AUFGABENSTELLUNG:
Zitiere aus dem Text über Frieden und Schutzbürger im islamischen Recht alles von „Das Schutzabkommen stellt“ bis hinunter zu „Personenstands-, Familien-und Erbrechtes.“.
----- AUSGEWÄHLTER AUSZUG
Die Vorstellungen des klassischen Rechtssystems in bezug auf den Einsatz für die Sache des Islams sowie die heute noch bzw. wieder von militanten Gruppen vertretene Lehre können wie folgt zusammengefaßt werden: Friede ist der Zustand innerer Ordnung im Staat, wenn dieser nach den Gesetzen des Islams regiert wird und wenn er Ungläubigen. Abtrünnigen, Aufständischen und ähnlichen existenzgefährdenden Gruppen keinen Raum gibt, sondern sie ausrottet oder bekehrt. Nach außen hin bedeutet Frieden den Endzustand, der nach der siegreichen Bekämpfung und Niederwerfung der nicht-muslimischen Gemeinschaften erreicht wird, so daß nur noch der islamische Staat bestehen bleibt, in dem Nicht-Muslime, insofern sie nur Anhänger einer vom Islam anerkannten Offenbarungsreligion und Besitzer heiliger Schriften sind, die Rechtsstellung von Schutzbürgern haben. Damit erfüllt die politische Gemeinschaft der Muslime (Umma) ihre Aufgabe, Trägerin und Wahrerin der Rechte Gottes und Hüterin der nach Maßgabe der Rechte Gottes festgesetzten Rechte der Menschen zu sein. Gegenüber dieser klassischen Position betonen einige Denker in der islamischen Welt heute die Priorität des Friedens, nicht nur als Endzustand, sondern als normaler Zustand der Beziehungen der Menschen und der Gemeinschaften zueinander. Sie berufen sich auf die Zeitbedingtheit der koranischen Aussagen, die der Theorie des „heiligen Krieges“ zugrundeliegen, und betonen zu Recht, daß der Koran vielfältige Hinweise enthält, die eine Theorie des Friedens begründen können

2. Toleranz und Rechtsstellung der Schutzbürger

Das klassische Rechtssystem des Islams geht in seiner theoretischen Konzeption von einer einheitlichen Gesellschaft aus, der Gesellschaft der Muslime. welche ihre Beziehungen zu den Minderheiten aufgrund geschlossener Verträge regelt. Der Rechtsstatus der Minderheiten beruht auf einem Schutzabkommen zwischen Eroberern und Unterworfenen, einem Vertrag, der aus den Muslimen die eigentlichen Vollbürger des Staates und aus den anderen nur Schutzbürger macht

Das Schutzabkommen stellt die Anhänger einer vom Islam anerkannten Offenbarungsreligion (das ist der Fall bei Juden und Christen) unter den Schutz des islamischen Staates, der damit die Verpflichtung übernimmt, diese Gruppe von Untertanen zu schützen, Schaden von ihnen fernzuhalten, ihnen gesetzwidrig zugefügten Schaden wiedergutzumachen. Dieser Schutz beinhaltet im einzelnen die Sicherheit des Lebens und des Eigentums, das Recht, im Gebiet des Islams unbefristet zu leben, die Garantie der privaten und öffentlichen Rechte sowie den Respekt der Religions-und Kultfreiheit, endlich die religiöse Autonomie und Selbstverwaltung in Fragen des Personenstands-, Familien-und Erbrechtes.
----------
----- ANGEZEIGTE DATEN
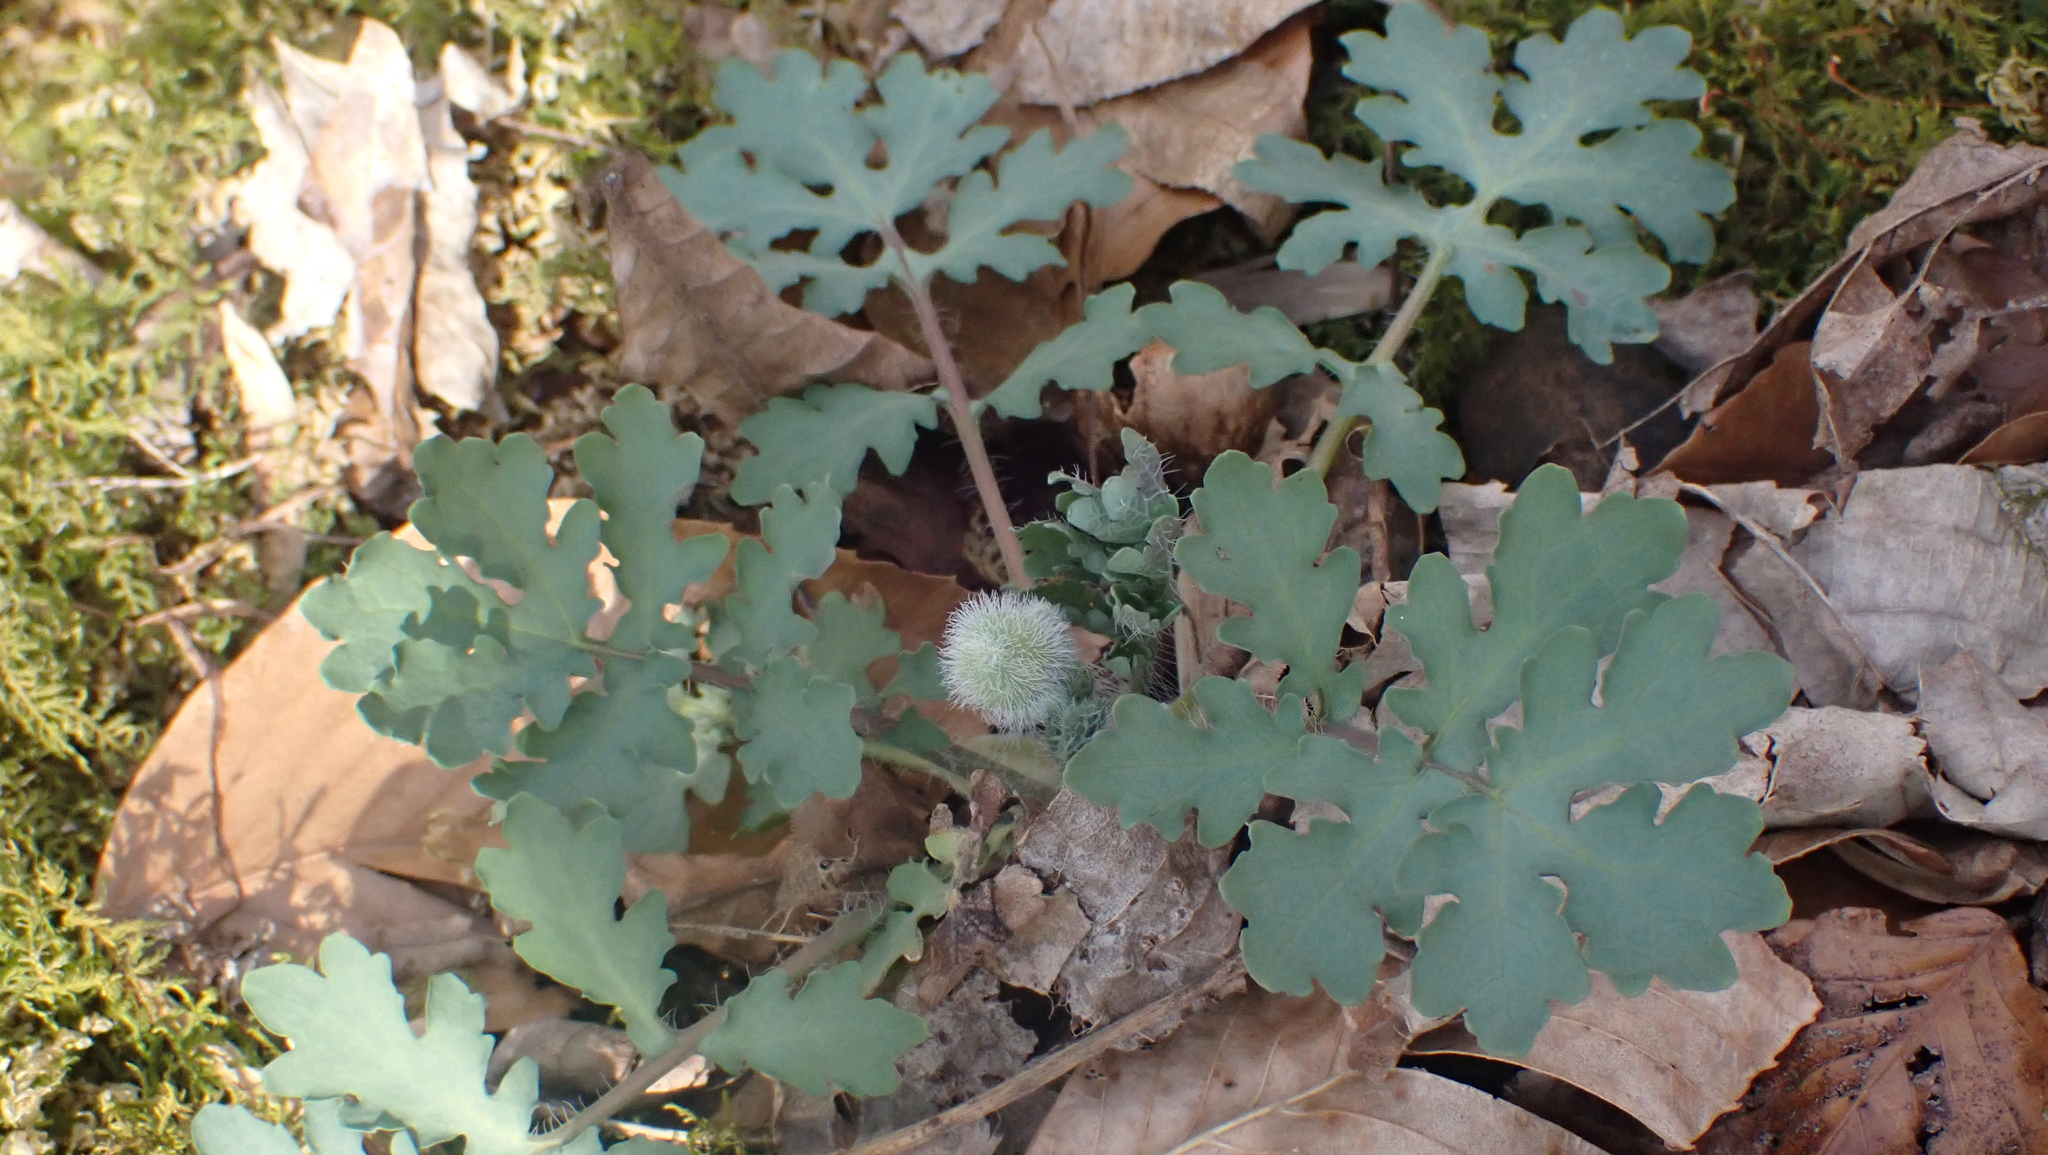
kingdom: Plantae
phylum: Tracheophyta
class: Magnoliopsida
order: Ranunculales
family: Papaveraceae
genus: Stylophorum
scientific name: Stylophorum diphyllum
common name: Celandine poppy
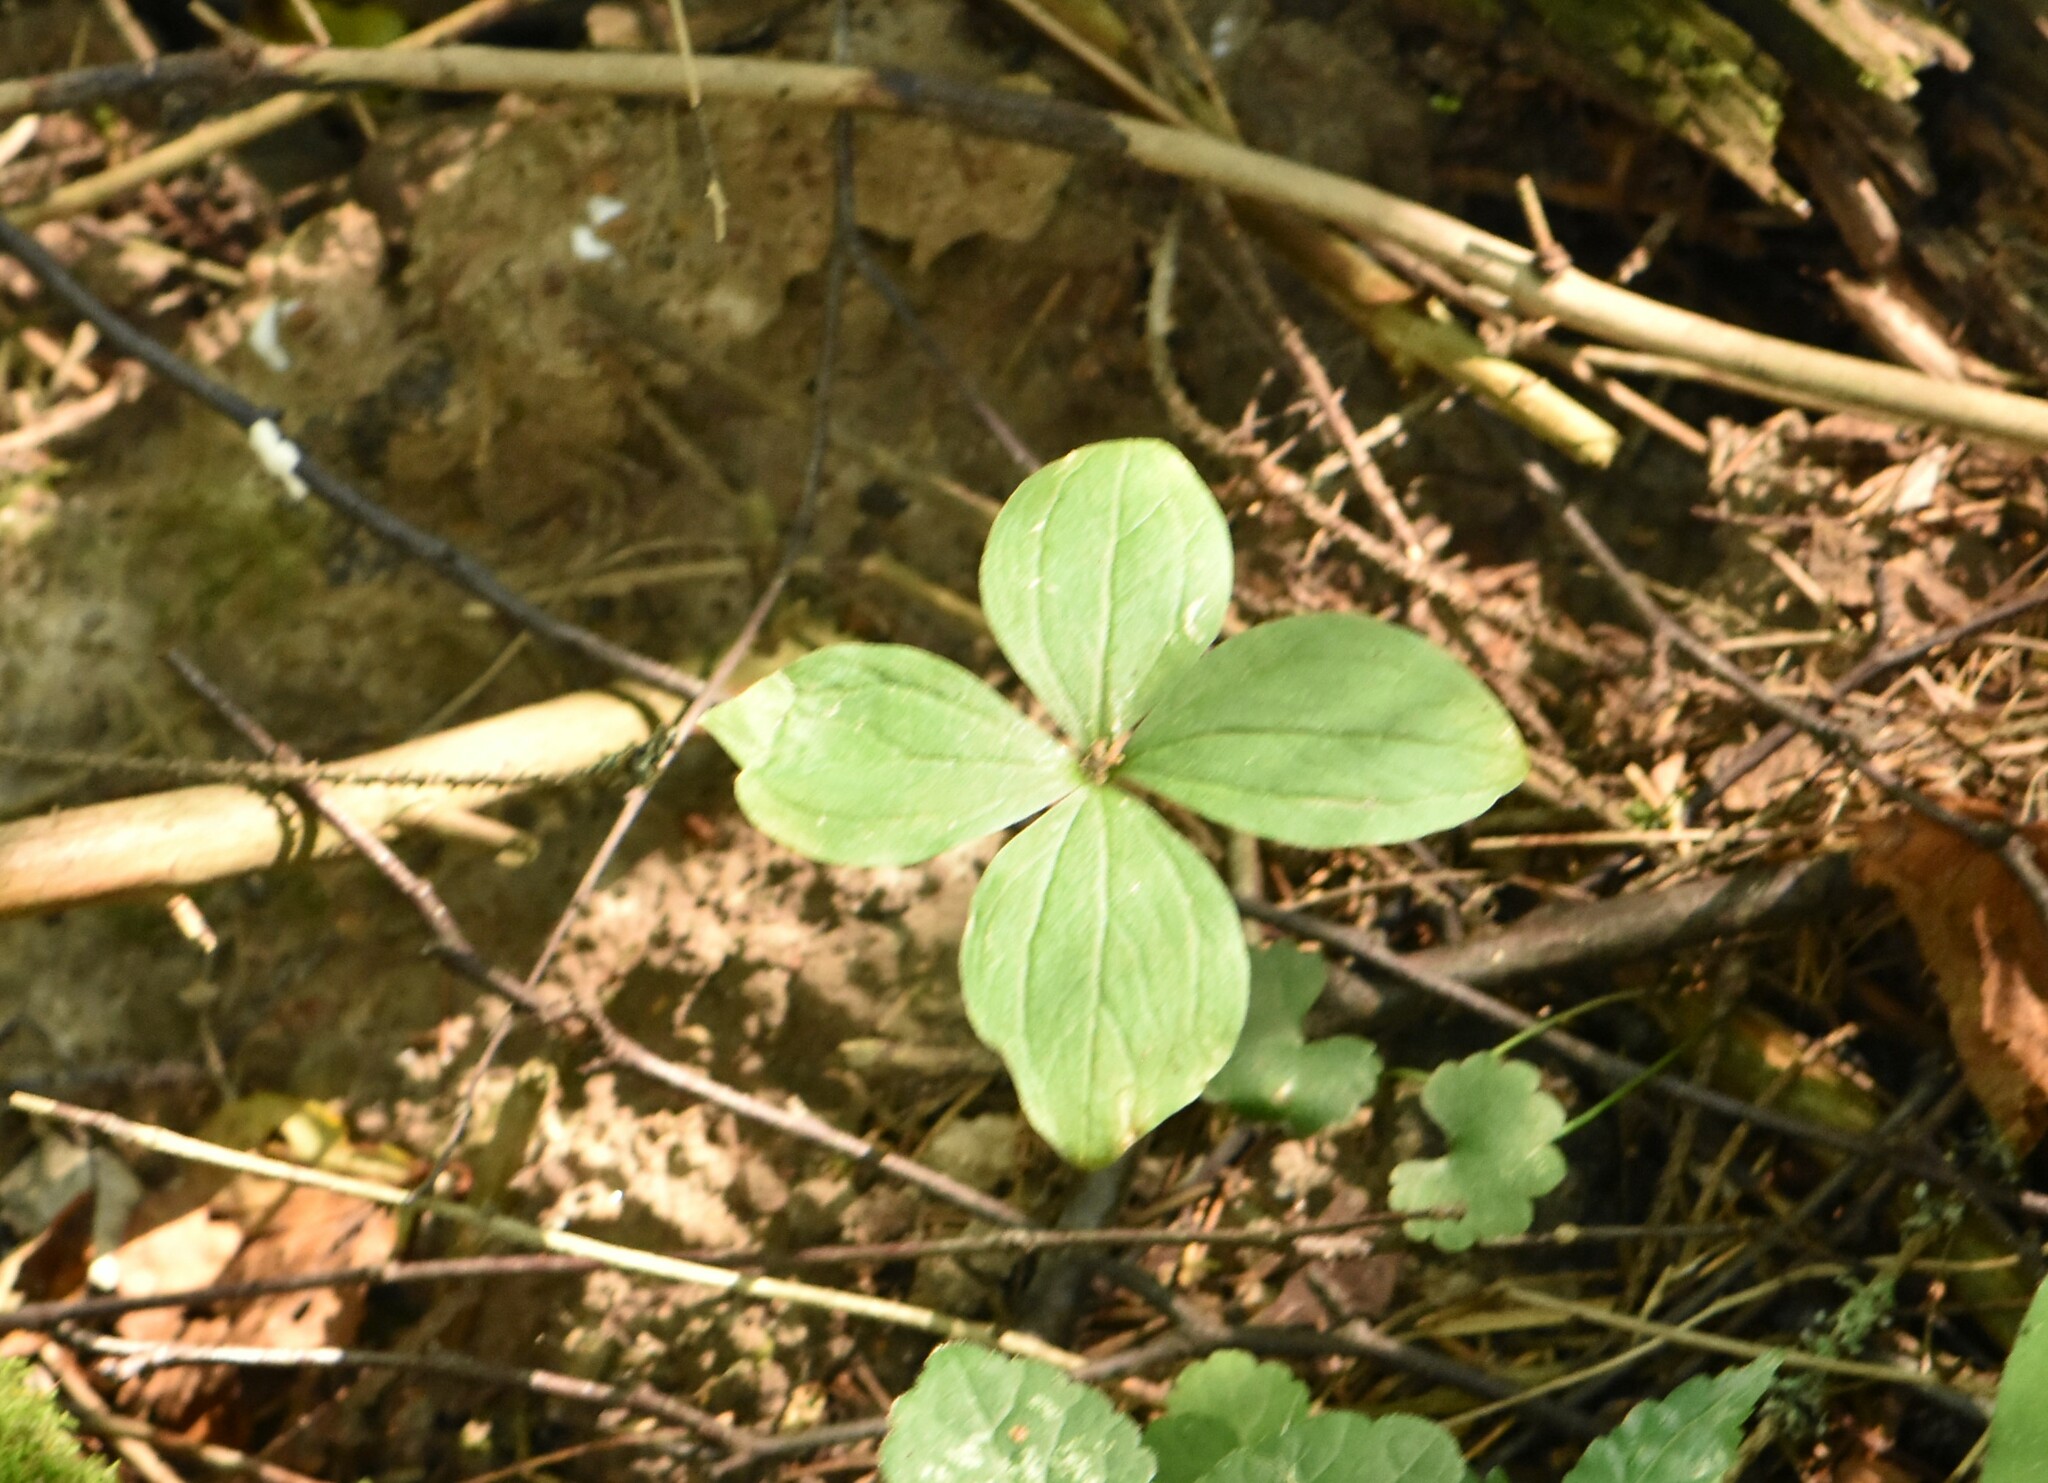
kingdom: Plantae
----------
LÖSUNG:
Das Schutzabkommen stellt die Anhänger einer vom Islam anerkannten Offenbarungsreligion (das ist der Fall bei Juden und Christen) unter den Schutz des islamischen Staates, der damit die Verpflichtung übernimmt, diese Gruppe von Untertanen zu schützen, Schaden von ihnen fernzuhalten, ihnen gesetzwidrig zugefügten Schaden wiedergutzumachen. Dieser Schutz beinhaltet im einzelnen die Sicherheit des Lebens und des Eigentums, das Recht, im Gebiet des Islams unbefristet zu leben, die Garantie der privaten und öffentlichen Rechte sowie den Respekt der Religions-und Kultfreiheit, endlich die religiöse Autonomie und Selbstverwaltung in Fragen des Personenstands-, Familien-und Erbrechtes.